Von Reue keine Spur: «Ich würde mich schämen, hätte ich das nicht gemacht», sagt Anni Lanz. Sie musste sich Anfang Dezember wegen Schleppertätigkeit in Brig (VS) vor dem Bezirksgericht verantworten. Während andere in ihrem Alter die Enkel hüten, schleuste Lanz einen Afghanen ohne Papiere über die Schweizer Grenze. Das verstösst gegen geltendes Recht.
Doch die Aktivistin rechtfertigt sich: Menschlichkeit zähle für sie mehr als das Schweizer Asylgesetz. Sie sei überhaupt nicht gegen den Rechtsstaat und sie hole auch nicht jeden über die Grenze. «Aber verletzliche Menschen darf man nicht einfach abschieben», sagt Lanz. Sie sieht sich deshalb nicht als Gesetzesbrecherin, sondern als Fluchthelferin.
Verletzliche Flüchtlinge unterstützen
Seit Jahren setzt sich die aktive Seniorin aus Kleinbasel für Menschenrechte, Flüchtlinge und Sans-Papiers ein. Die «Rundschau» hat Lanz nach Italien begleitet, wo die Aktivistin von der Schweiz abgewiesene, nach Italien zurückgeführte Asylsuchende unterstützt.
Laut der Schweizerischen Flüchtlingshilfe ist die Situation in Italien für besonders verletzliche Asylsuchende prekär. «Man darf sich nicht daran gewöhnen, dass Menschen auf der Strasse landen», sagt Lanz.

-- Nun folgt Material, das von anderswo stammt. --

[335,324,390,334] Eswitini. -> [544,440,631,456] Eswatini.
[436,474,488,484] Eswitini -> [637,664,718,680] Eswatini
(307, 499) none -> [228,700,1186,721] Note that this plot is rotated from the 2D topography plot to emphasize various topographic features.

Auch wenn Rückschaffungen rechtmässig sind: Lanz findet, die Schweiz sollte sich solidarischer zeigen mit dem Nachbarland.

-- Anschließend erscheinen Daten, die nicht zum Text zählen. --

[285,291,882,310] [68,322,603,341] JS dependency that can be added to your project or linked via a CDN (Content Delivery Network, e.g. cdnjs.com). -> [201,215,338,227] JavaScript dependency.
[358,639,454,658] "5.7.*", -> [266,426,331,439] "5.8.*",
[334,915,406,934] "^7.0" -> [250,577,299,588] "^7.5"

Sie selber engagiert sich auch finanziell. Die 72-Jährige hat einen grossen Betrag geerbt. Dieses Geld will sie weitergeben. Darum sucht Lanz in Italien ein Projekt für Migranten, das sie unterstützen kann. Es soll auch Menschen ohne gültige Papiere ein Dach über dem Kopf bieten.
Busse oder Gefängnis für Lanz
Lanz will Menschlichkeit höher gewichten als das Gesetz. Vor dem Bezirksgericht Brig findet sie damit aber kein Gehör. «Schlepperin» sei zwar eine harte Bezeichnung, sagt Staatsanwalt Andreas Seitz – aber Anni Lanz habe nun mal gegen das Ausländergesetz verstossen. Und dieses unterscheide bei der Beihilfe zur illegalen Einreise nicht zwischen Fluchthelferin und Schlepperin.
Der Bezirksrichter gibt dem Staatsanwalt Recht. Anni Lanz erhält als Strafe eine Busse von 800 Franken oder fünf Tage Gefängnis. Ihr Anwalt kündigte jedoch Berufung an.